ATLANTA — With wholesale used-vehicle prices increasing in September for the fourth consecutive month, wholesale pricing remains one of strength and stability. This brought the Manheim Used Vehicle Value Index — a measure of wholesale prices adjusted for mix, mileage and season — to a reading of 124.8 in September, representing an increase of 2.8% from a year ago.
“Wholesale pricing trends have defied expectations from analysts at the beginning of the year, but used-vehicle values are not defying market fundamentals,” said Tom Webb, chief economist for Cox Automotive. “With pricing up nearly three percent from last September, consumers continue to see the increased value in purchasing used vehicles.”

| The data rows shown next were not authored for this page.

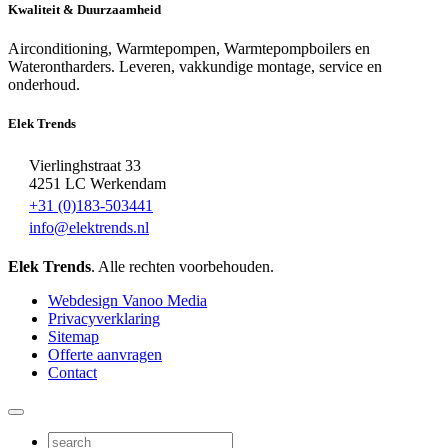
Kwaliteit & Duurzaamheid
Airconditioning, Warmtepompen, Warmtepompboilers en
Waterontharders. Leveren, vakkundige montage, service en
onderhoud.
Elek Trends
Vierlinghstraat 33
4251 LC Werkendam
+31 (0)183-503441
info@elektrends.nl
Elek Trends
. Alle rechten voorbehouden.
Webdesign Vanoo Media
Privacyverklaring
Sitemap
Offerte aanvragen
Contact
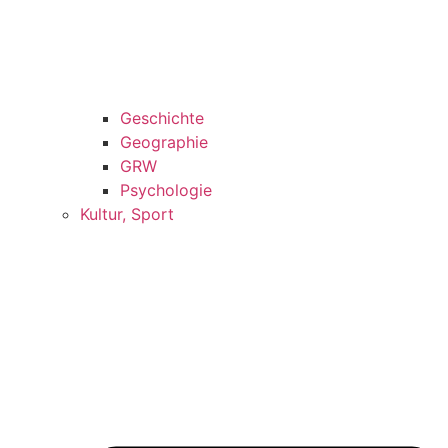
Geschichte
Geographie
GRW
Psychologie
Kultur, Sport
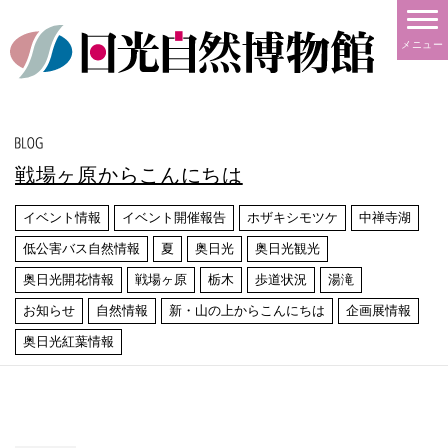
メニュー
戦場ヶ原からこんにちは
イベント情報
イベント開催報告
ホザキシモツケ
中禅寺湖
低公害バス自然情報
夏
奥日光
奥日光観光
奥日光開花情報
戦場ヶ原
栃木
歩道状況
湯滝
お知らせ
自然情報
新・山の上からこんにちは
企画展情報
奥日光紅葉情報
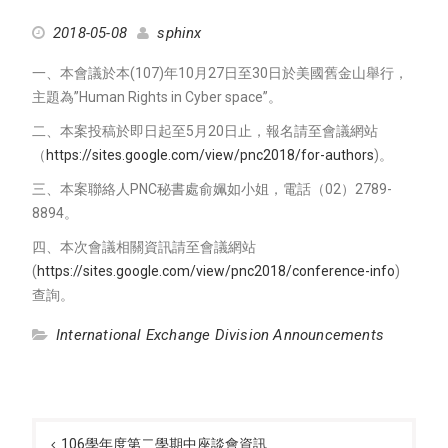
2018-05-08
sphinx
一、本會議於本(107)年10月27日至30日於美國舊金山舉行，
主題為”Human Rights in Cyber space”。
二、本案投稿於即日起至5月20日止，報名請至會議網站
（
https://sites.google.com/view/pnc2018/for-authors
)。
三、本案聯絡人PNC秘書處俞姵如小姐，電話（02）2789-
8894。
四、本次會議相關資訊請至會議網站
(
https://sites.google.com/view/pnc2018/conference-info
)
查詢。
International Exchange Division Announcements
Post
navigation
106學年度第二學期中座談會資訊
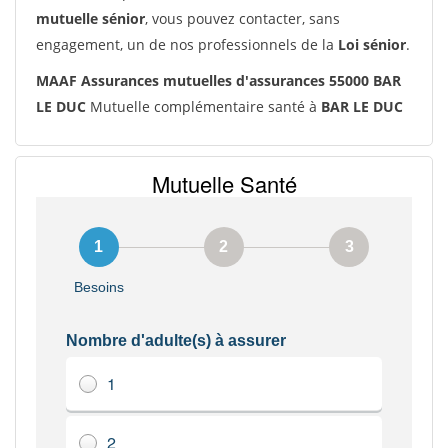
mutuelle sénior
, vous pouvez contacter, sans
engagement, un de nos professionnels de la
Loi sénior
.
MAAF Assurances mutuelles d'assurances 55000 BAR
LE DUC
Mutuelle complémentaire santé à
BAR LE DUC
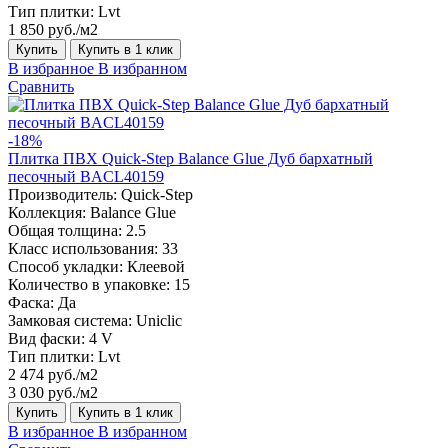
Тип плитки:
Lvt
1 850 руб./м2
Купить
Купить в 1 клик
В избранное
В избранном
Сравнить
-18%
Плитка ПВХ Quick-Step Balance Glue Дуб бархатный
песочный BACL40159
Производитель:
Quick-Step
Коллекция:
Balance Glue
Общая толщина:
2.5
Класс использования:
33
Способ укладки:
Клеевой
Количество в упаковке:
15
Фаска:
Да
Замковая система:
Uniclic
Вид фаски:
4 V
Тип плитки:
Lvt
2 474 руб./м2
3 030 руб./м2
Купить
Купить в 1 клик
В избранное
В избранном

Despite a bad September employment report, with earnings remaining flat and a decrease in the labor force participation rate, the economic outlook remains solid and the number of job openings is strong — adding to both lender and consumer confidence. Illustrating this, the weakest pricing tiers remained in the $9,000-$11,000 range while luxury cars and SUVs and CUVs showed modest gains.
Compact car wholesale prices were down 5.4% in September compared to the same period last year, and once again remain the only major market segment with lower pricing versus a year ago. Mid-size cars also remained one of the weaker segments, but saw an increase of 2.6% compared with the same time period last year.
Luxury car values had a small gain of 0.5% over the same period last year, and remain weak considering this was also the case for last year’s pricing. The small gain can also be attributed to more efficient re-marketing of cars in this class. SUVs and CUVs rose 3.1% compared with last September, helped by an increase in vehicle miles of travel and lower gas prices. Pickups and vans once again won the top spots, with pickup pricing up a significant 11.8% and vans up a more modest 5.1% on a year-over-year basis.
“Used-vehicle operations — including CPO sales — should be set up well for October given that new vehicle inventory levels are down thanks to a higher sales pace last month,” Webb said. “Supporting the used-vehicle industry’s strength, low initial jobless claims in September and a high number of open positions per job seeker is giving workers the confidence to borrow and lenders the confidence to lend.”